The word meritocracy was formed from the Latin mere (“earn”) and -cracy, from Ancient Greek krátos, “strength, power”. Michael Young is acknowledged as the creator of the term, in his 1958 book “The Rise of the Meritocracy”. In his introduction to the 1994 edition, he implies that he was more concerned about acceptance of this word with both Latin and Greek roots (“I would … be laughed to scorn” he says) than he was about acceptance of the content. However, as history now shows, the word has caught on, and no one seems to care about its mongrel roots too much. The original book was actually a satirical essay, designed in the style of Huxley’s “Brave New World” and he aimed, he says, “to present two sides of the case–the case against as well as the case for a meritocracy. It is not a simple matter and was not intended to be”.
Of course, he’s absolutely correct, meritocracy is not a simple matter. That doesn’t seem to stop people using it as an overwhelmingly positive word, especially in open source communities. I’ve often seen it used in conversation as an argument-stopper, especially when there’s complaints of unfairness or issues with governance. “But we’re a meritocracy!” is enough to shut down any perception of bias, at least for some people.
The interesting thing about meritocracy, especially as it’s practiced in open source communities, is that it puts the blame for not being successful back on the individual. If you haven’t risen to the top of the field in a meritocratic society, then it is simply because you don’t have merit.
Don Watson explored this idea in his recent Quarterly Essay (Issue 63 2016), saying:
Even feudalism spared the poor that insult: their lowly station was an accident of birth. While the underclass in an alleged meritocracy might be reluctant to acknowledge the wound to their dignity, the elites should not be surprised if it adds a savage streak to popular resentment.

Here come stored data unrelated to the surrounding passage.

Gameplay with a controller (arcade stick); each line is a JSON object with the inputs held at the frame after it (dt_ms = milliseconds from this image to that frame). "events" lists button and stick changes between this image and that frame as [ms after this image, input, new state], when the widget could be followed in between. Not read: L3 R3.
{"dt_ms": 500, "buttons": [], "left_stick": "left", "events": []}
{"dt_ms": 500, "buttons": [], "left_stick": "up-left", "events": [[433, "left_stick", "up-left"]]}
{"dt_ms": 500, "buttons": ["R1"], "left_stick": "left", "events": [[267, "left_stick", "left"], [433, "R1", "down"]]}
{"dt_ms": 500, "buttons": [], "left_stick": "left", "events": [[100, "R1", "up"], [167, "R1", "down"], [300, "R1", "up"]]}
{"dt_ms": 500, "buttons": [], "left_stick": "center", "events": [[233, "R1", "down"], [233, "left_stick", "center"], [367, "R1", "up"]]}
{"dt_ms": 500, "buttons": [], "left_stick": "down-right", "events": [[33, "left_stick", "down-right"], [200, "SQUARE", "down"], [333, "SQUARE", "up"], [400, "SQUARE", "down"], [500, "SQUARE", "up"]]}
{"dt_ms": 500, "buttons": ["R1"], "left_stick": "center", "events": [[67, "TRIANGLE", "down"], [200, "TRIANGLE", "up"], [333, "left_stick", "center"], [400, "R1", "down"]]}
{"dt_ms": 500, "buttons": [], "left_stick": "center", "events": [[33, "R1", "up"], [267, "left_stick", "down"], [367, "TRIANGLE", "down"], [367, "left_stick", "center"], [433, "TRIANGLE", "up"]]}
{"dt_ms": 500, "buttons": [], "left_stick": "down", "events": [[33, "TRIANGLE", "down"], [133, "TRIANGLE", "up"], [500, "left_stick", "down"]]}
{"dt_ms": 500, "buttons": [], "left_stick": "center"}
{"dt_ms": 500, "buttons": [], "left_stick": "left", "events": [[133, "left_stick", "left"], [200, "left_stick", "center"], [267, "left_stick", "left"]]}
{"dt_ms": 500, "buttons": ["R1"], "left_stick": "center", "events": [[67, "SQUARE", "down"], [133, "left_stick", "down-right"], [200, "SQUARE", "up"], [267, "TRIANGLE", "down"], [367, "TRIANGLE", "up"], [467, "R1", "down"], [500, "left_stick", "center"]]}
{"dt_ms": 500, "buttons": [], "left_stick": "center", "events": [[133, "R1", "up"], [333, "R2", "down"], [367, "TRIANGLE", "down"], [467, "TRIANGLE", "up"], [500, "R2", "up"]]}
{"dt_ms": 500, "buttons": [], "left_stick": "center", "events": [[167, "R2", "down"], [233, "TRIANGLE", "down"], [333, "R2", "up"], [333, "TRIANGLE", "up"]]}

Of course, there’s no such thing as a perfect meritocracy, mostly because ‘merit’ is extraordinarily hard to measure (Young’s fictional society relies almost solely on IQ testing), but mostly because human nature means we will always select some people over others merely because of bias. For example, if I’m a person with a decision-making capacity, I’m likely to infer that someone I’ve successfully worked with before has more merit than someone I’ve never met. There’s also a more subtle and sinister bias at work here, though, where older, white, straight men are automatically assumed to have more merit than people that belong to a minority. Interestingly, ‘minority’ in this sense can also mean someone who is not seen to be a developer, so the numbers of designers and, yes, writers in open source communities remain quite low.
What further complicates this issue in open source communities is a general unwillingness to spend time on coaching new contributors, whoever they are. Vitorio Miliano explores this in her blog post Designers and women in open source, saying:
What you see as spoon-feeding is what normal men and women … see as proper, instructive socialization. “Hi, welcome to the community, here’s a housewarming present, here’s how things work, we could really use some help over here …”
So, we have the standard social problem of inherent and largely unconscious bias, combined with a culture of unwillingness to educate new contributors, but we plaster all of that over with a “but, but, meritocracy!” bandaid so that we can tell ourselves it’s alright, the reason some people are at the top of the pile is because MERIT.
And people wonder why I laugh when they use the term.